**Using the information:**
**A.** List the arguments of the subroutine MPI_Session_set_pset_data as declared in the page extract on Fortran process set routines.
**B.** Transcribe the stretch from "String arguments that" through "wait, info_used, ierror)" in the page extract on Fortran process set routines.

**Page extract:**
──────────────────────────────

The reason for this is the difficulty of allocating Fortran objects in C. Furthermore, this has an additional benefit: It is easier to broadcast output_psets
, as other processes might also allocate output_psets
before the call.
String arguments that contain a process set name and are of type IN
or INOUT
should be able to hold at least MPI_MAX_PSET_NAME_LEN
arguments (constant is available in the mpi
module).
Furthermore, process set names are terminated by filling the rest of the string with blanks (' '
, ASCII 0x20).
PSet Data Routines
interface
subroutine MPI_Session_get_pset_data(session, pset_name , coll_pset_name, keys, nkeys, wait, info_used, ierror)
implicit none
integer, intent(in) :: session
character(len=*), intent(in) :: coll_pset_name
character(len=*), intent(in) :: pset_name
character(len=*), dimension(*), intent(in) :: keys
integer, intent(in) :: nkeys
integer, intent(in) :: wait
integer, intent(out) :: info_used
integer, intent(out) :: ierror
end subroutine MPI_Session_get_pset_data
end interface
From the C documentation:
RETURN:
- MPI_SUCCESS if operation was successful
Description: Publishes a key-value pair in the dictionary associated with the given PSet name.
The PSet name has to exist.
interface
subroutine MPI_Session_set_pset_data (session, pset_name, info_used, ierror)
implicit none
integer, intent(in) :: session
character(len=*), intent(in) :: pset_name
integer, intent(in) :: info_used
integer, intent(out) :: ierror
end subroutine MPI_Session_set_pset_data
end interface
From the C documentation:
RETURN:
- MPI_SUCCESS if operation was successful
Description: Looks up a key-value pair in the dictionary associated with the given PSet name.

──────────────────────────────

**Dataset content:**
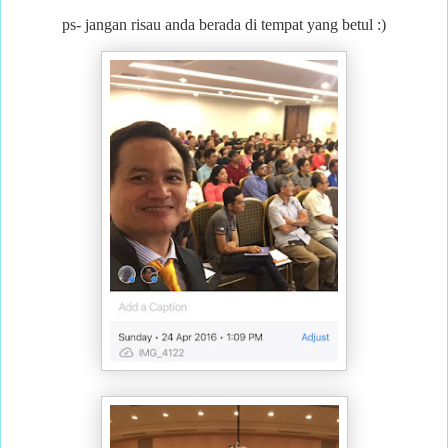
ps- jangan risau anda berada di tempat yang betul :)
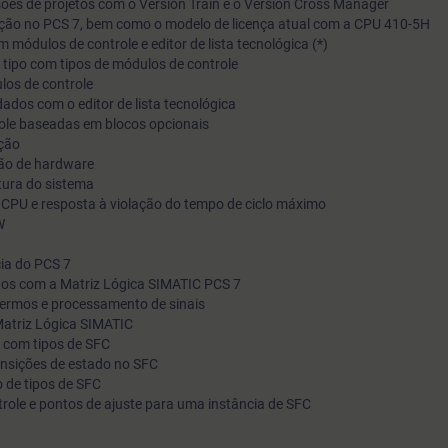
ões de projetos com o Version Train e o Version Cross Manager
uração no PCS 7, bem como o modelo de licença atual com a CPU 410-5H
colocará em prática o conhecimento teórico recém-adquirido.
m módulos de controle e editor de lista tecnológica (*)
 tipo com tipos de módulos de controle
los de controle
dos com o editor de lista tecnológica
role baseadas em blocos opcionais
ção
ção de hardware
tura do sistema
 CPU e resposta à violação do tempo de ciclo máximo
W
cia do PCS 7
tos com a Matriz Lógica SIMATIC PCS 7
 termos e processamento de sinais
Matriz Lógica SIMATIC
l com tipos de SFC
ransições de estado no SFC
 de tipos de SFC
ntrole e pontos de ajuste para uma instância de SFC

──────────────────────────────

**Answers for the exercise:**
**A.** session, pset_name, info_used, ierror

**B.**
String arguments that contain a process set name and are of type IN
or INOUT
should be able to hold at least MPI_MAX_PSET_NAME_LEN
arguments (constant is available in the mpi
module).
Furthermore, process set names are terminated by filling the rest of the string with blanks (' '
, ASCII 0x20).
PSet Data Routines
interface
subroutine MPI_Session_get_pset_data(session, pset_name , coll_pset_name, keys, nkeys, wait, info_used, ierror)